Pedemontana, asse Butti-Braga: “Tangenziali di Como e Varese, manca un miliardo”

Continua il sodalizio politico (tutto comasco) tra Pd e Fratelli d’Italia sul tema della Tangenziale di Como. Il deputato meloniano Alessio Butti e la collega dem Chiara Braga, infatti, hanno sottoscritto nuovamente una nota congiunta sul destino dell’opera. E non arrivano nemmeno oggi buone notizie.

“Abbiamo promosso, congiuntamente ad altri colleghi, un’audizione informale, in Commissione Ambiente, Territorio e lavori pubblici dei vertici di Autostrada Pedemontana Lombardia SpA, CAL e Serravalle per proseguire nel confronto istituzionale secondo noi indispensabile per fare chiarezza circa il completamento della Pedemontana”, scrivono Butti e Braga.

I due deputati poi confermano la necessità di cifre stellari per completare le tangenziali di Como e Varese, entrambe incompiute e realizzate soltanto per metà.

“In ordine ai secondi lotti delle tangenziali di Como ci è stato confermata da CAL la necessità di un finanziamento pubblico integrativo, circa 1 miliardo di euro per la realizzazione di entrambe le opere complementari – evidenziano i due deputati comaschi – A tal proposito è nostra volontà impegnare il governo a reperire le relative risorse, nonostante l’indisponibilità già annunciata dal governo per tramite del sottosegretario leghista Rixi”.

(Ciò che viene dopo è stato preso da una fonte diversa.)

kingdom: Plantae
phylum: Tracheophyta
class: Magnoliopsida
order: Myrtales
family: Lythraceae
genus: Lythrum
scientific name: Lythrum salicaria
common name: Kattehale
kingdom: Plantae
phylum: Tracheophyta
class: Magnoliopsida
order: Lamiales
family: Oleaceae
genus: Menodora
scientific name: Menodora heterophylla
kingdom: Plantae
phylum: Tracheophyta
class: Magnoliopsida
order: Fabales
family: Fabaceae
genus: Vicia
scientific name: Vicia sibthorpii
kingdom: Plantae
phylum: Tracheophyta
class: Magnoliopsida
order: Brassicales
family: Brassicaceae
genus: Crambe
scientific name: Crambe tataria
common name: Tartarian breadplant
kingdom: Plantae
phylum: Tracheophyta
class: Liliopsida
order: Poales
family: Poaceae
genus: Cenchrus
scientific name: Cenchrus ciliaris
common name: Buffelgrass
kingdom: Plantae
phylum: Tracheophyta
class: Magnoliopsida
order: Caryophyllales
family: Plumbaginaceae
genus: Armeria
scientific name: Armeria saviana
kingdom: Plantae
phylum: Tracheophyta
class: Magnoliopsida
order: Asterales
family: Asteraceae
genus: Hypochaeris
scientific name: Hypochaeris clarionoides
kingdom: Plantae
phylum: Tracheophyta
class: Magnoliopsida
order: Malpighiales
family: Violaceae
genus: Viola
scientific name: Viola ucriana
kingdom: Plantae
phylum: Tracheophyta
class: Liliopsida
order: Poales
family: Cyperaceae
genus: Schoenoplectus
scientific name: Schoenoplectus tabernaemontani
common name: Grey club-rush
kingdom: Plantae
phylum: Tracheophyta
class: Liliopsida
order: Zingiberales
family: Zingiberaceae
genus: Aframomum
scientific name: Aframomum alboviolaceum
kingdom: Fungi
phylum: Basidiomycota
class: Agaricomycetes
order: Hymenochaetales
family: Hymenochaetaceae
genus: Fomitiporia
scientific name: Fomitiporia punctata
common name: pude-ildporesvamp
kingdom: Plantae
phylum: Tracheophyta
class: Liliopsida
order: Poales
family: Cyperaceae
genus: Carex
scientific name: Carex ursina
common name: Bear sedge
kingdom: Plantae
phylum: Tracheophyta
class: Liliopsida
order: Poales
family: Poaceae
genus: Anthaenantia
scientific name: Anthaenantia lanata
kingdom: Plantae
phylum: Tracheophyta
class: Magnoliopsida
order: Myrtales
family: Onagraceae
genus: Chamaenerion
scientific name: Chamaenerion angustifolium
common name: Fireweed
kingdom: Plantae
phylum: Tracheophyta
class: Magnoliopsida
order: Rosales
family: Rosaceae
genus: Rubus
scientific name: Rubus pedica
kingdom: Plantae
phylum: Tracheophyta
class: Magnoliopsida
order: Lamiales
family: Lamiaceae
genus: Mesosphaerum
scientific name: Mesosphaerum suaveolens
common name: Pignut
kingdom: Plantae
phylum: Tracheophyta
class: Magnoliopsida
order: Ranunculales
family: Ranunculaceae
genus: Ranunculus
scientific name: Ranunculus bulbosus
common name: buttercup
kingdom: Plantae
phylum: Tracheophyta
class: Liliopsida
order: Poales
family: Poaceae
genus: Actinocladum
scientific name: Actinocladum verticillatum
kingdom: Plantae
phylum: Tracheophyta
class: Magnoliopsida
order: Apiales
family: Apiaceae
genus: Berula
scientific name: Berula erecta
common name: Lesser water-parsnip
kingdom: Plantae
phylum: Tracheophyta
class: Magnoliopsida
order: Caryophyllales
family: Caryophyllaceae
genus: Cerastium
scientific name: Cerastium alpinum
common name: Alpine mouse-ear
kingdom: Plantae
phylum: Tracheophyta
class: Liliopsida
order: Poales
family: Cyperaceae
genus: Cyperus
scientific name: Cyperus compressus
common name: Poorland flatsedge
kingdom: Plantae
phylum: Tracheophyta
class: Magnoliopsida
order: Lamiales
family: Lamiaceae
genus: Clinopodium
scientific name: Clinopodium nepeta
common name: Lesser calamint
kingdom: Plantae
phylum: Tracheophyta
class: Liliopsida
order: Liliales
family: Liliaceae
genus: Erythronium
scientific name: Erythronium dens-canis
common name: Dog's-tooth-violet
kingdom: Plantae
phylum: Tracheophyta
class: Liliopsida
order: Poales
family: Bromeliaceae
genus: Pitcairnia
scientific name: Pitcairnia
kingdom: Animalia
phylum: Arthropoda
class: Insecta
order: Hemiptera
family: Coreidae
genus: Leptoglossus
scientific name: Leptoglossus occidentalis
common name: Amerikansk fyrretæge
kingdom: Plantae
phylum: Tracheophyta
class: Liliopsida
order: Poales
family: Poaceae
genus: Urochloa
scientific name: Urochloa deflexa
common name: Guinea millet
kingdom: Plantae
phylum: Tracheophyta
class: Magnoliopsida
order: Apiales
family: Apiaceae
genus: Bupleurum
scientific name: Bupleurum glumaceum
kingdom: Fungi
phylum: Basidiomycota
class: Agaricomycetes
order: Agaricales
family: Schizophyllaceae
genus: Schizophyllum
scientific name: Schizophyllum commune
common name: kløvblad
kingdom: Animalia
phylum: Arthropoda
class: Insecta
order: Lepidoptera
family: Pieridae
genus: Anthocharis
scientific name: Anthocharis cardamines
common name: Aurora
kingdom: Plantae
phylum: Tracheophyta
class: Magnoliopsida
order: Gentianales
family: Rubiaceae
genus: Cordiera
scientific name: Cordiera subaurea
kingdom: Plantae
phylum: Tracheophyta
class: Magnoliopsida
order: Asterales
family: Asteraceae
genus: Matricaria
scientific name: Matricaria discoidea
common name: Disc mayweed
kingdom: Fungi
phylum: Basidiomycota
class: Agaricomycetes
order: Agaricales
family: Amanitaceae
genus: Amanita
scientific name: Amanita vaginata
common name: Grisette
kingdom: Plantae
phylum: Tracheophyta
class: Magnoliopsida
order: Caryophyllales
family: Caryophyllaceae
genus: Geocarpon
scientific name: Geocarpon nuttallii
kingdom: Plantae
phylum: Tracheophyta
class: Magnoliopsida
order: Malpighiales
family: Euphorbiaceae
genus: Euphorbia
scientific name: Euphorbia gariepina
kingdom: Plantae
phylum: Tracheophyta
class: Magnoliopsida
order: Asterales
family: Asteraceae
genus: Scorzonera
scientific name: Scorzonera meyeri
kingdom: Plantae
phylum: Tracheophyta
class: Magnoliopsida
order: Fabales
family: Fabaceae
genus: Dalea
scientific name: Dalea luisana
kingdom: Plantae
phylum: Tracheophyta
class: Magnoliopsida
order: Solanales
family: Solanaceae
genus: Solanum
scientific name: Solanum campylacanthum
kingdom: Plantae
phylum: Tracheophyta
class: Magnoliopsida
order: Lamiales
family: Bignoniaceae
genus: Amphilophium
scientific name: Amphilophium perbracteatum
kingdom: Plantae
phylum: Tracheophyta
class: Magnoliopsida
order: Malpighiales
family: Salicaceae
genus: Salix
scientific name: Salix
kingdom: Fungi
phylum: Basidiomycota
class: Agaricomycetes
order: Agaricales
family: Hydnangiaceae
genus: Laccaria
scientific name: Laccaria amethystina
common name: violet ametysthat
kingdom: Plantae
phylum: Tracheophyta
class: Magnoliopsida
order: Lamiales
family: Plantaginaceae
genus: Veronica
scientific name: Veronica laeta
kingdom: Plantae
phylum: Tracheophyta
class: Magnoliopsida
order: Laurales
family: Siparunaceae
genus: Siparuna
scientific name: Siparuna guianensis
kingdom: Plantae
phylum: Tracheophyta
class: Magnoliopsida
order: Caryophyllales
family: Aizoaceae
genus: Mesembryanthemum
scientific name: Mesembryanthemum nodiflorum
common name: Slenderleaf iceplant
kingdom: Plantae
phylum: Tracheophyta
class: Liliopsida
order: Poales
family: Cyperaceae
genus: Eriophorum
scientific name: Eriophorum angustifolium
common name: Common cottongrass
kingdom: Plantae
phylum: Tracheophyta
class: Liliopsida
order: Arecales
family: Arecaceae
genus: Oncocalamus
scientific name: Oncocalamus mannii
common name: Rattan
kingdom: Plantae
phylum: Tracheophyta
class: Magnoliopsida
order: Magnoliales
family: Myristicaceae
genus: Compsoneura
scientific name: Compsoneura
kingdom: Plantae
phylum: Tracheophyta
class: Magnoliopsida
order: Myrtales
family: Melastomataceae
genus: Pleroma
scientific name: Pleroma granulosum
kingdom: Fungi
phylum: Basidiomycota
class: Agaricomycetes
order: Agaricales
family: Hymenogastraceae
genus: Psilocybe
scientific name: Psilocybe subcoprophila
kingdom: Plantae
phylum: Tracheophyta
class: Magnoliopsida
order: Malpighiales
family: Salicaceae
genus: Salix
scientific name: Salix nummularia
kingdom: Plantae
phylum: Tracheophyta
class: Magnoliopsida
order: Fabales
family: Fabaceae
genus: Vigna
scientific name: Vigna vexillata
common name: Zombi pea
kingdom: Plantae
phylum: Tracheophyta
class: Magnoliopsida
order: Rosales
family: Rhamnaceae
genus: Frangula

“Abbiamo avuto conferma – prosegue la note – di come le promesse elargite in passato circa la gratuità del pedaggio da parte di Regione Lombardia, almeno per alcuni tratti, fossero tecnicamente impossibili da mantenere fin dall’inizio, stante la complessità del piano finanziario. Abbiamo inoltre preso atto che l’evasione dello stesso sia ridotta a circa l’11% e che sono soprattutto stranieri gli evasori, più o meno consapevoli, per i quali abbiamo chiesto di affinare ogni strumento utile all’esazione del pedaggio”.

Dopo aver chiesto “a Pedemontana di mantenere gli impegni relativi alla realizzazione delle altre opere di loro competenza sul territorio comasco: il completamento della “tangenziale” di Bregnano e Cermenate, la vasca di laminazione del Lura e la Greenway Pedemonatana”, Braga e Butti attaccano frontalmente il ministro delle Infrastrutture, Danilo Toninelli (Cinque Stelle).

“Al di là di altre vicende burocratiche ridicole e incomprensibili -affondando i parlamentari di Pd e FdI – ad esempio il ritardo con cui il competente ministero sta soddisfacendo le richieste di chiarimento della Corte dei Conti in ordine alla firma digitale da apporre ai vari contratti, cosa che rallenta l’applicazione di quanto previsto dal secondo atto aggiuntivo, ci auguriamo che l’opera possa essere quanto prima ultimata”.